(Stored data entries)
━━━━━━━━━━━━━━━━━━━━━━━━━━━━━━

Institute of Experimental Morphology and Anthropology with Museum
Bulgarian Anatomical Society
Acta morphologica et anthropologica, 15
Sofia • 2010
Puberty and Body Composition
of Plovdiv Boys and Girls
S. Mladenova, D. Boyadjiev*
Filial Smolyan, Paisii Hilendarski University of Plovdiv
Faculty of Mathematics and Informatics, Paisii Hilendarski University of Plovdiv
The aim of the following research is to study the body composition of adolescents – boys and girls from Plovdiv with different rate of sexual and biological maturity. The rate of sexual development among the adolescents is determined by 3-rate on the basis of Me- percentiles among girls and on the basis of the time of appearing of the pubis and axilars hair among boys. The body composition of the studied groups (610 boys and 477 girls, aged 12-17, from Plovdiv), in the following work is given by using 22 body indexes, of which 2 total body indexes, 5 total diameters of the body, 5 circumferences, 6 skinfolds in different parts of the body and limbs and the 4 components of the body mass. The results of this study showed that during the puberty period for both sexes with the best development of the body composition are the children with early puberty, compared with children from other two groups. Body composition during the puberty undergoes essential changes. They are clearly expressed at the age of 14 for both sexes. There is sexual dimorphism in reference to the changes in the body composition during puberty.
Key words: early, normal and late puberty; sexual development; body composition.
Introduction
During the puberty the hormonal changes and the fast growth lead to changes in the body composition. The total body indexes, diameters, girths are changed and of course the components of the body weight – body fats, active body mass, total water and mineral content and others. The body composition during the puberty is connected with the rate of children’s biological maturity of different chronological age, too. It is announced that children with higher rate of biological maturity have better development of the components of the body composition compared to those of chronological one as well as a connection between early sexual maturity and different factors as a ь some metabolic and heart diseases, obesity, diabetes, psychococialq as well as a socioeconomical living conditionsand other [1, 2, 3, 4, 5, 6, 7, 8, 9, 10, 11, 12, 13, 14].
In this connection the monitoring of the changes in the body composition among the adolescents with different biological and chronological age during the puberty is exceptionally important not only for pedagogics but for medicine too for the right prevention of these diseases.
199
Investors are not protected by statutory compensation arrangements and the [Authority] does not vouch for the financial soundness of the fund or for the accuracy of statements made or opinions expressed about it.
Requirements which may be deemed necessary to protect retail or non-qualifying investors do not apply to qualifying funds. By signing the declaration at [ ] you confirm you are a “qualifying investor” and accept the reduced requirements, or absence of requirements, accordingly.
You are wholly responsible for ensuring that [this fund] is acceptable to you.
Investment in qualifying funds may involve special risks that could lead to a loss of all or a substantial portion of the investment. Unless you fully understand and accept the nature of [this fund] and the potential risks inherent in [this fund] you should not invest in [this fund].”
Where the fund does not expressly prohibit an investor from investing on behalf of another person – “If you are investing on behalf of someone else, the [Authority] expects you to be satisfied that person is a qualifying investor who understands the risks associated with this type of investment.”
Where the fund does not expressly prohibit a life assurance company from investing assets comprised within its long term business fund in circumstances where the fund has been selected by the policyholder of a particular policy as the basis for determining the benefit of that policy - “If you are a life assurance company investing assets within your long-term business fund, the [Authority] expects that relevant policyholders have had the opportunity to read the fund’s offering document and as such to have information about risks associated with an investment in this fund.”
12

━━━━━━━━━━━━━━━━━━━━━━━━━━━━━━

Assignment: For every line in the entries above that contains "Hilendarski", add one to a count, and give that number by itself.

Task output: 2